[Extracted entries Boundary: Start]

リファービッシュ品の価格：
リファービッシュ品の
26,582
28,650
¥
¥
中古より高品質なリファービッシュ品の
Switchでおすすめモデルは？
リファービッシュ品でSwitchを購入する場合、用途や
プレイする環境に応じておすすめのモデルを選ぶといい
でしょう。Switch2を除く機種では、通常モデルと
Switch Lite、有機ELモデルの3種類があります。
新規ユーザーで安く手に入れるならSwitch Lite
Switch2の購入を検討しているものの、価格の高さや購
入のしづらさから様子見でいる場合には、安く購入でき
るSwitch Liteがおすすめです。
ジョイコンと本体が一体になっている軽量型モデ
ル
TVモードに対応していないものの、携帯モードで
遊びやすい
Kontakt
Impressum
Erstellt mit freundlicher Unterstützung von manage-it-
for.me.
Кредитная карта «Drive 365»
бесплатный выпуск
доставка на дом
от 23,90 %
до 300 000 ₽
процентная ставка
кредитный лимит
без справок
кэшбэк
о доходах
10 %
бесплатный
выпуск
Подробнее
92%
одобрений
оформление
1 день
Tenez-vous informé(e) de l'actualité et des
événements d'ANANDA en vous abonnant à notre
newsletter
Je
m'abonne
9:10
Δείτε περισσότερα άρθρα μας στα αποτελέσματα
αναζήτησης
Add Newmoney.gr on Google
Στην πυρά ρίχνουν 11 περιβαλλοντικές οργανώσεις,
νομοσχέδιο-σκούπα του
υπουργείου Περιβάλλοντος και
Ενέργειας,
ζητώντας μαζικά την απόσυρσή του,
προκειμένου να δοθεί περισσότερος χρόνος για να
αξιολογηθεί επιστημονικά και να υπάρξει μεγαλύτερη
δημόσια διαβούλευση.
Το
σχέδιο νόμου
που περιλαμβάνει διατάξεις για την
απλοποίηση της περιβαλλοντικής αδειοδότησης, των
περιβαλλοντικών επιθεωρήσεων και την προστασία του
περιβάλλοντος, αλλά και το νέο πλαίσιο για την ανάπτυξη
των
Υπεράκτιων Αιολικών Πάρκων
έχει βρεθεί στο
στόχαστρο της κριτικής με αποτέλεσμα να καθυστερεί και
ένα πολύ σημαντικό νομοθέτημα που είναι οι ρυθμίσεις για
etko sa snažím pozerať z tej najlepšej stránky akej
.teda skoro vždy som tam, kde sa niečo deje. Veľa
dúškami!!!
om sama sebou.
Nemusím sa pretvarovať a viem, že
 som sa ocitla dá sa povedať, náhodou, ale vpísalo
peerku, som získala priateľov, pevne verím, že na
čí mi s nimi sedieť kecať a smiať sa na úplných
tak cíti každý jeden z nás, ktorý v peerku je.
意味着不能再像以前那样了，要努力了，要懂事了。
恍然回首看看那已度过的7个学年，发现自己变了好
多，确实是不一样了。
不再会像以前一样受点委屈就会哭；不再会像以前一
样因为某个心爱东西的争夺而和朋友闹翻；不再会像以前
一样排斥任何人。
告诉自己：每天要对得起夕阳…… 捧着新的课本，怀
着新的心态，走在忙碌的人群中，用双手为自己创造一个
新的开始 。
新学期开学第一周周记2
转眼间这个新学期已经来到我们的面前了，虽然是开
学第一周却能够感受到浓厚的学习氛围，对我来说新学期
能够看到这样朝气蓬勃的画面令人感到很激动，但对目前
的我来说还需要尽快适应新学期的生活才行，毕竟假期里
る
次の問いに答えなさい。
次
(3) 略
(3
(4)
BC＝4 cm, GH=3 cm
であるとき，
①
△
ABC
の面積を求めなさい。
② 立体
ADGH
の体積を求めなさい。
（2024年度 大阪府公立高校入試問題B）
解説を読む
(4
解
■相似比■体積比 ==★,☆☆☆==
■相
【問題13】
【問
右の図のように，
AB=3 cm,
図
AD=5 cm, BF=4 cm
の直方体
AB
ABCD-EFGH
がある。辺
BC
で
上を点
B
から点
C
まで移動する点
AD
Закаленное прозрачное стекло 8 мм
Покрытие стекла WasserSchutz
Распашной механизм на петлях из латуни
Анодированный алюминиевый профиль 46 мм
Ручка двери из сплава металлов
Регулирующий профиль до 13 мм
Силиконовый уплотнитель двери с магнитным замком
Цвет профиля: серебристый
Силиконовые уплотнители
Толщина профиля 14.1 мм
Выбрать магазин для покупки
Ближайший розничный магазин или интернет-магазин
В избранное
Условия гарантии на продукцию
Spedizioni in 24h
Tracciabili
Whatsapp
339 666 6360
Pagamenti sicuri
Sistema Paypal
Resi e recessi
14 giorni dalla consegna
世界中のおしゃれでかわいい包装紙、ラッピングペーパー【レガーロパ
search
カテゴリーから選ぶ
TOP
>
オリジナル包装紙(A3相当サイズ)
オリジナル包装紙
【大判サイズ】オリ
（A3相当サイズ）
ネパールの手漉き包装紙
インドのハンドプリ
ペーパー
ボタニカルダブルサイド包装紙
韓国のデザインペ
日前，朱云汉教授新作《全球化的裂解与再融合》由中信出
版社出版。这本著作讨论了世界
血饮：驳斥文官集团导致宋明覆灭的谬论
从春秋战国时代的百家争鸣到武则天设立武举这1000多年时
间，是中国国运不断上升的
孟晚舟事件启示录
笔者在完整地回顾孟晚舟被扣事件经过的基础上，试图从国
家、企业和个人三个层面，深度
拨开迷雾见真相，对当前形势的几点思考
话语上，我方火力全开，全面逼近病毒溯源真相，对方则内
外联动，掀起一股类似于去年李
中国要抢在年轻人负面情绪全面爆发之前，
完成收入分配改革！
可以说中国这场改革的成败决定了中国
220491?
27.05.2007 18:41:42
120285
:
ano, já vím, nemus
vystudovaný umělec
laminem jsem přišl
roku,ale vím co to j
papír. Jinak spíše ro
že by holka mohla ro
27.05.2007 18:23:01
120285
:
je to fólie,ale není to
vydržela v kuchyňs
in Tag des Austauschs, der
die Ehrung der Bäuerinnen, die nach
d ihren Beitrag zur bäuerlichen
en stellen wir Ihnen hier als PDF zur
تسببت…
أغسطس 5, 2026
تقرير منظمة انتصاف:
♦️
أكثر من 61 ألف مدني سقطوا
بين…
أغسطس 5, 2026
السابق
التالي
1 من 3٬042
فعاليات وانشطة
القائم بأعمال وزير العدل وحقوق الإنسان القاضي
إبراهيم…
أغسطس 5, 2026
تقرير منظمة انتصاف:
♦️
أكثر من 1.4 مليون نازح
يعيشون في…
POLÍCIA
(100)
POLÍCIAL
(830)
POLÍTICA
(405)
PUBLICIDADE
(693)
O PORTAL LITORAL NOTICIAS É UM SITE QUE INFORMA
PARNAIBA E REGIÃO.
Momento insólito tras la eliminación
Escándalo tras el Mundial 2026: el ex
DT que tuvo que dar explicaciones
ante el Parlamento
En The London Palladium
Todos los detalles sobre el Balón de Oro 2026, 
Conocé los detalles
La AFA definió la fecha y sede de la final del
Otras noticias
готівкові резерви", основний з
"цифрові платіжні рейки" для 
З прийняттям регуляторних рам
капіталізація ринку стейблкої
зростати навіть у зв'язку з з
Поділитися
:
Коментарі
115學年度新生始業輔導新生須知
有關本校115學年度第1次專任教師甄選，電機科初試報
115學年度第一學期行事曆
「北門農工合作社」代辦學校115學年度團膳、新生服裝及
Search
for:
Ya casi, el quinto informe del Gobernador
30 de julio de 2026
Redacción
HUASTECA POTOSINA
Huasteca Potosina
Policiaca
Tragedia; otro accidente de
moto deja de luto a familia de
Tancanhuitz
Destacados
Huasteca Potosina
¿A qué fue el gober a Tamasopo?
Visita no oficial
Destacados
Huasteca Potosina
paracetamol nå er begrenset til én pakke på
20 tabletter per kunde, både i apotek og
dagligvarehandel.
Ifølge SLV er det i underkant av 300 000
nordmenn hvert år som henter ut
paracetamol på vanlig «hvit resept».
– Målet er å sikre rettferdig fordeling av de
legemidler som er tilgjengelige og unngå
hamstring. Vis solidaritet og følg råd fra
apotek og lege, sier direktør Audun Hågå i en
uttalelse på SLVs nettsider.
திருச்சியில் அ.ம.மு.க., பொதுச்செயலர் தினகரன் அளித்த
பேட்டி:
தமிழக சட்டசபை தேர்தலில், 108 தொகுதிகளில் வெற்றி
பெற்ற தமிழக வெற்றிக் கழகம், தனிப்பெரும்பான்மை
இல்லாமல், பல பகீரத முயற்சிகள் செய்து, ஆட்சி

[Extracted entries Boundary: End]

From the entries above, collect every line with the string "vous" in it.

* _Answer section_:
Tenez-vous informé(e) de l'actualité et des
événements d'ANANDA en vous abonnant à notre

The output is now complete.